When parties recognise that they have aligned goals it becomes a logical step to work in alignment, even when you are in competition.
So, for a supply chain that is striving towards a common goal it should be easier to form stronger collaborations with partners to operate in a vertically-integrated way.
Brands and retailers have the shared objective of getting products into the hands of the consumer, so a vertically-integrated supply chain makes good business sense. Indeed, the vertical model is evolutionarily better-equipped to deal with difficult trading conditions and thrives when times are good.
This makes the vertical supply chain the inevitable supply chain of the future.
It can be hard for any company to determine which opportunities for vertical integration makes sense for them. Some of this comes from the inertia of the current business model, which means managers and other employees are resistant to change.
Collaboration and outsourcing is one way we can cross this threshold more easily.
How to find opportunities for vertical integrations in your company
Being more vertically integrated means that your company needs to be more collaborative internally.
Each department can then operate in close alignment, using a rich exchange of information to achieve common end-goals. Digital transformation is an important step in this journey.
This has advantages beyond increasing throughput and profit – the whole organisation becomes much more effective too. With the free flow of information, it is easier to work in alignment.

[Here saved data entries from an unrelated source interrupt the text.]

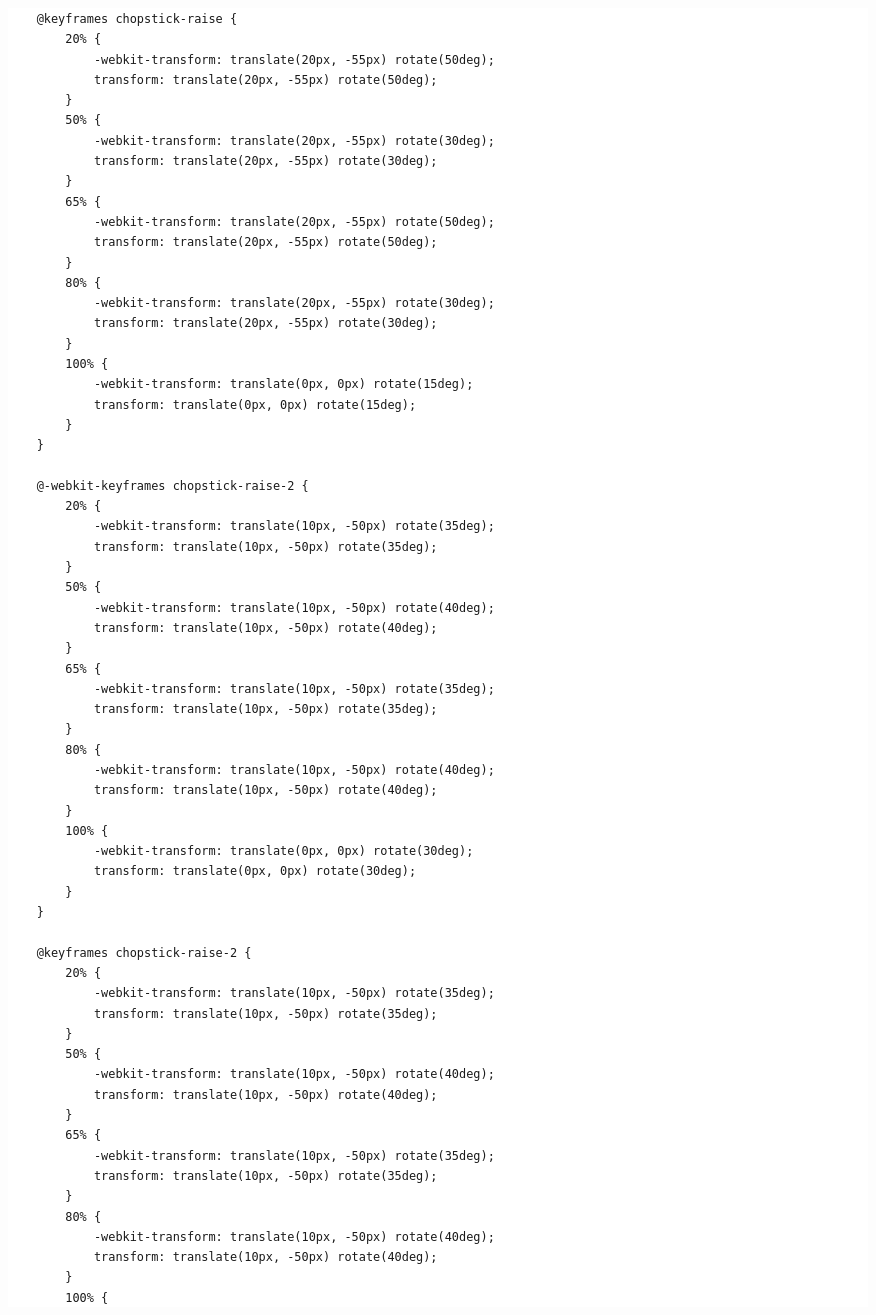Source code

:         @keyframes chopstick-raise {
            20% {
                -webkit-transform: translate(20px, -55px) rotate(50deg);
                transform: translate(20px, -55px) rotate(50deg);
            }
            50% {
                -webkit-transform: translate(20px, -55px) rotate(30deg);
                transform: translate(20px, -55px) rotate(30deg);
            }
            65% {
                -webkit-transform: translate(20px, -55px) rotate(50deg);
                transform: translate(20px, -55px) rotate(50deg);
            }
            80% {
                -webkit-transform: translate(20px, -55px) rotate(30deg);
                transform: translate(20px, -55px) rotate(30deg);
            }
            100% {
                -webkit-transform: translate(0px, 0px) rotate(15deg);
                transform: translate(0px, 0px) rotate(15deg);
            }
        }
        
        @-webkit-keyframes chopstick-raise-2 {
            20% {
                -webkit-transform: translate(10px, -50px) rotate(35deg);
                transform: translate(10px, -50px) rotate(35deg);
            }
            50% {
                -webkit-transform: translate(10px, -50px) rotate(40deg);
                transform: translate(10px, -50px) rotate(40deg);
            }
            65% {
                -webkit-transform: translate(10px, -50px) rotate(35deg);
                transform: translate(10px, -50px) rotate(35deg);
            }
            80% {
                -webkit-transform: translate(10px, -50px) rotate(40deg);
                transform: translate(10px, -50px) rotate(40deg);
            }
            100% {
                -webkit-transform: translate(0px, 0px) rotate(30deg);
                transform: translate(0px, 0px) rotate(30deg);
            }
        }
        
        @keyframes chopstick-raise-2 {
            20% {
                -webkit-transform: translate(10px, -50px) rotate(35deg);
                transform: translate(10px, -50px) rotate(35deg);
            }
            50% {
                -webkit-transform: translate(10px, -50px) rotate(40deg);
                transform: translate(10px, -50px) rotate(40deg);
            }
            65% {
                -webkit-transform: translate(10px, -50px) rotate(35deg);
                transform: translate(10px, -50px) rotate(35deg);
            }
            80% {
                -webkit-transform: translate(10px, -50px) rotate(40deg);
                transform: translate(10px, -50px) rotate(40deg);
            }
            100% {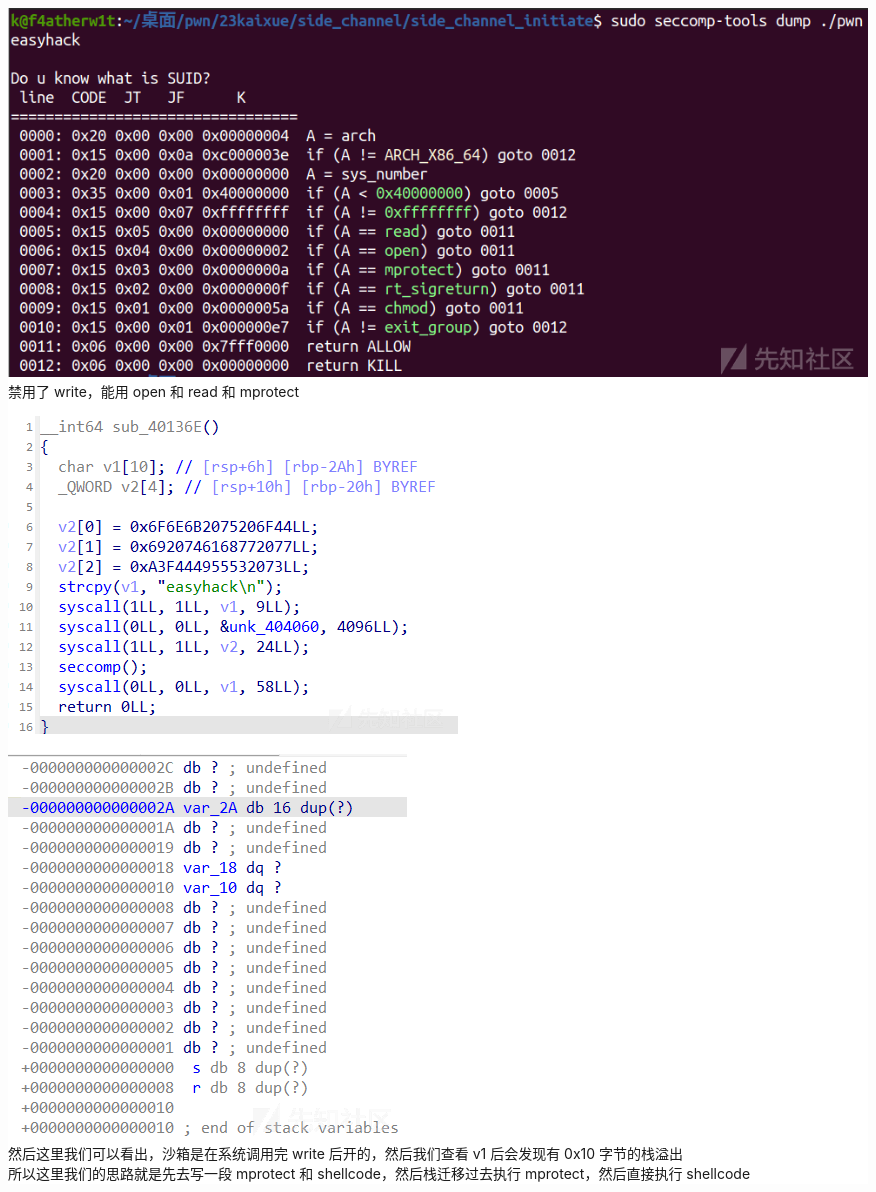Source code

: [![](assets/1703640353-2f41c878f3327e47abd1c3d4e6ac8f6b.png)](https://xzfile.aliyuncs.com/media/upload/picture/20231225191850-61137782-a317-1.png)  
禁用了 write，能用 open 和 read 和 mprotect

[![](assets/1703640353-29d38c27ffeba555a5badc8ed2248514.png)](https://xzfile.aliyuncs.com/media/upload/picture/20231225191900-6751106e-a317-1.png)

[![](assets/1703640353-1656b9d3d692964b7698cd5083dcb8e6.png)](https://xzfile.aliyuncs.com/media/upload/picture/20231225191904-69cf6aca-a317-1.png)  
然后这里我们可以看出，沙箱是在系统调用完 write 后开的，然后我们查看 v1 后会发现有 0x10 字节的栈溢出  
所以这里我们的思路就是先去写一段 mprotect 和 shellcode，然后栈迁移过去执行 mprotect，然后直接执行 shellcode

All stakeholders are then focused on the end goal: targeting the ideal customer. All aspects of the supply chain can be fine-tuned to this end, and this ultimately has better results for all links in the chain.

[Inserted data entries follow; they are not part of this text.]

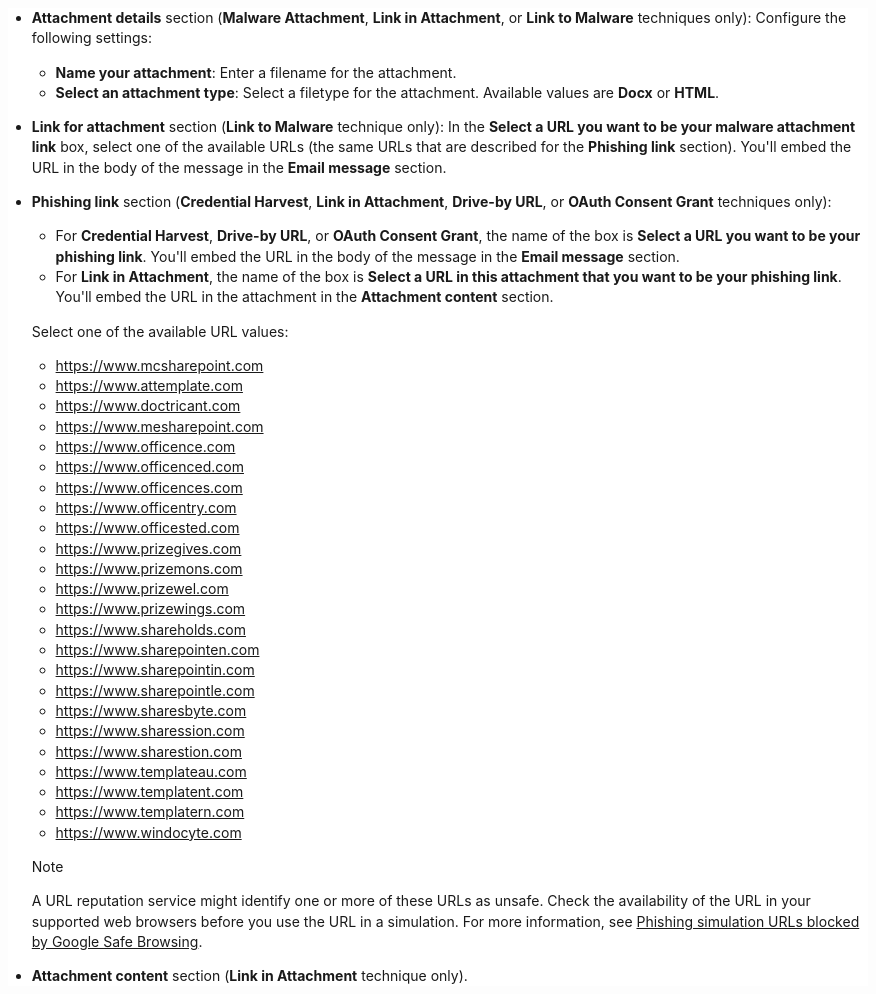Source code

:    - **Attachment details** section (**Malware Attachment**, **Link in Attachment**, or **Link to Malware** techniques only): Configure the following settings:
     - **Name your attachment**: Enter a filename for the attachment.
     - **Select an attachment type**: Select a filetype for the attachment. Available values are **Docx** or **HTML**.

   - **Link for attachment** section (**Link to Malware** technique only): In the **Select a URL you want to be your malware attachment link** box, select one of the available URLs (the same URLs that are described for the **Phishing link** section). You'll embed the URL in the body of the message in the **Email message** section.

   - **Phishing link** section (**Credential Harvest**, **Link in Attachment**, **Drive-by URL**, or **OAuth Consent Grant** techniques only):
     - For **Credential Harvest**, **Drive-by URL**, or **OAuth Consent Grant**, the name of the box is **Select a URL you want to be your phishing link**. You'll embed the URL in the body of the message in the **Email message** section.
     - For **Link in Attachment**, the name of the box is **Select a URL in this attachment that you want to be your phishing link**. You'll embed the URL in the attachment in the **Attachment content** section.

     Select one of the available URL values:

     - <https://www.mcsharepoint.com>
     - <https://www.attemplate.com>
     - <https://www.doctricant.com>
     - <https://www.mesharepoint.com>
     - <https://www.officence.com>
     - <https://www.officenced.com>
     - <https://www.officences.com>
     - <https://www.officentry.com>
     - <https://www.officested.com>
     - <https://www.prizegives.com>
     - <https://www.prizemons.com>
     - <https://www.prizewel.com>
     - <https://www.prizewings.com>
     - <https://www.shareholds.com>
     - <https://www.sharepointen.com>
     - <https://www.sharepointin.com>
     - <https://www.sharepointle.com>
     - <https://www.sharesbyte.com>
     - <https://www.sharession.com>
     - <https://www.sharestion.com>
     - <https://www.templateau.com>
     - <https://www.templatent.com>
     - <https://www.templatern.com>
     - <https://www.windocyte.com>

     > [!NOTE]
     > A URL reputation service might identify one or more of these URLs as unsafe. Check the availability of the URL in your supported web browsers before you use the URL in a simulation. For more information, see [Phishing simulation URLs blocked by Google Safe Browsing](attack-simulation-training-faq.md#phishing-simulation-urls-blocked-by-google-safe-browsing).

   - **Attachment content** section (**Link in Attachment** technique only).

There are many possibilities for vertical expansion, such as ‘Direct-to-Consumer’ offensives, or expansion into Omni-channel sales. A task force needs to examine the whole process with a sharp focus on how they are serving the end consumer.
This means you need to conduct an audit of your supply-chain and operation strategy, a re-targeting of your operating model, and widespread digitisation.
That last element can be investment-heavy, but we know that investors are keen to see companies putting money in future growth and resilience. While a widespread IT transformation can be costly, the free flow of information is vital to make it work.
Bringing all stakeholders into this enterprise helps to clarify to all parties that the conversion of sales does not happen when product is passed to the next link in the chain, but when it actually reaches the end-consumer’s hands.
How Retailisation enables collaborative action in vertical businesses
The biggest factor in achieving success as a vertical business is ensuring the smooth flow of information from all parts and the translation of this data into coordinated and meaningful actions.
While many companies create custom IT solutions to achieve this, the Retailisation software can work with any business model. It can realise a high level of business intelligence and coordination, with some very attractive benefits for companies that are expanding vertically.
The software is designed to bring together and process information from multiple sources, giving an overview of the entire company.
It's perfect for companies that operate Omni-channel or online sales, but also Brick-and-Mortar only companies or those looking to expand, because it can bring together different data sources into one seamless overview.
Inventory levels are available with multiple filters, and the smart algorithm works together with pre-defined thresholds to generate the right order – every time. Replenishment and reallocation options are also just a few clicks away.
The software’s perspective encompasses the entire operation, and not just each department – this helps to ensure collaborative working across the entire chain with clearly-aligned objectives.
Detailed metrics and reports clearly identify areas for improvement, and the system feeds back real-time sales data which can inform supply decisions further back along the chain.
Information is the lifeblood of a vertically integrated company – and the Retailisation software is a big part of keeping both information – and inventory – flowing in the right direction.